[Transcribed page contents]
++++

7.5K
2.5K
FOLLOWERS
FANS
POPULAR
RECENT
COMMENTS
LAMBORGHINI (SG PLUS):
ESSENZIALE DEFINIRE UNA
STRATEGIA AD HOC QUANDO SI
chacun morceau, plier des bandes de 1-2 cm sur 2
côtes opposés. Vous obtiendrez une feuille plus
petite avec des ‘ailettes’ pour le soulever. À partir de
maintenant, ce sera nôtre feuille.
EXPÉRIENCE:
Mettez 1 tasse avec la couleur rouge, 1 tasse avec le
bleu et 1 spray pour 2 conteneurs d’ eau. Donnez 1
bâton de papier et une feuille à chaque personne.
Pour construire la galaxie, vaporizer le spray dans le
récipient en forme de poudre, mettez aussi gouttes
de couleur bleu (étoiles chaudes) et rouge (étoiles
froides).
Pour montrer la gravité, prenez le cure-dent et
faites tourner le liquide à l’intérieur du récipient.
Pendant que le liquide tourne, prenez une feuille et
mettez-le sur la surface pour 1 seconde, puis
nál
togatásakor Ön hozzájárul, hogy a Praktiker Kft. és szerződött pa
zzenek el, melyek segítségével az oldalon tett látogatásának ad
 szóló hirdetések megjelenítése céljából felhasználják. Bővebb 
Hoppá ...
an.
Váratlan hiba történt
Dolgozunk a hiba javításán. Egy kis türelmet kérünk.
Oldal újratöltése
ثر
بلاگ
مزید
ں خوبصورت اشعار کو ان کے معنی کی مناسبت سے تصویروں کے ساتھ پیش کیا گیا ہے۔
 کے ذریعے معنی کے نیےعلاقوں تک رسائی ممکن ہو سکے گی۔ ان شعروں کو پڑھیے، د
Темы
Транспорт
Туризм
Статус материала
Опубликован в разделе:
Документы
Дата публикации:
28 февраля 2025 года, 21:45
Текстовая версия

++++

» **Instructions to follow**:
Each entry in the data must be copied exactly.

» **Response for this exercise**:
7.5K
2.5K
FOLLOWERS
FANS
POPULAR
RECENT
COMMENTS
LAMBORGHINI (SG PLUS):
ESSENZIALE DEFINIRE UNA
STRATEGIA AD HOC QUANDO SI
chacun morceau, plier des bandes de 1-2 cm sur 2
côtes opposés. Vous obtiendrez une feuille plus
petite avec des ‘ailettes’ pour le soulever. À partir de
maintenant, ce sera nôtre feuille.
EXPÉRIENCE:
Mettez 1 tasse avec la couleur rouge, 1 tasse avec le
bleu et 1 spray pour 2 conteneurs d’ eau. Donnez 1
bâton de papier et une feuille à chaque personne.
Pour construire la galaxie, vaporizer le spray dans le
récipient en forme de poudre, mettez aussi gouttes
de couleur bleu (étoiles chaudes) et rouge (étoiles
froides).
Pour montrer la gravité, prenez le cure-dent et
faites tourner le liquide à l’intérieur du récipient.
Pendant que le liquide tourne, prenez une feuille et
mettez-le sur la surface pour 1 seconde, puis
nál
togatásakor Ön hozzájárul, hogy a Praktiker Kft. és szerződött pa
zzenek el, melyek segítségével az oldalon tett látogatásának ad
 szóló hirdetések megjelenítése céljából felhasználják. Bővebb 
Hoppá ...
an.
Váratlan hiba történt
Dolgozunk a hiba javításán. Egy kis türelmet kérünk.
Oldal újratöltése
ثر
بلاگ
مزید
ں خوبصورت اشعار کو ان کے معنی کی مناسبت سے تصویروں کے ساتھ پیش کیا گیا ہے۔
 کے ذریعے معنی کے نیےعلاقوں تک رسائی ممکن ہو سکے گی۔ ان شعروں کو پڑھیے، د
Темы
Транспорт
Туризм
Статус материала
Опубликован в разделе:
Документы
Дата публикации:
28 февраля 2025 года, 21:45
Текстовая версия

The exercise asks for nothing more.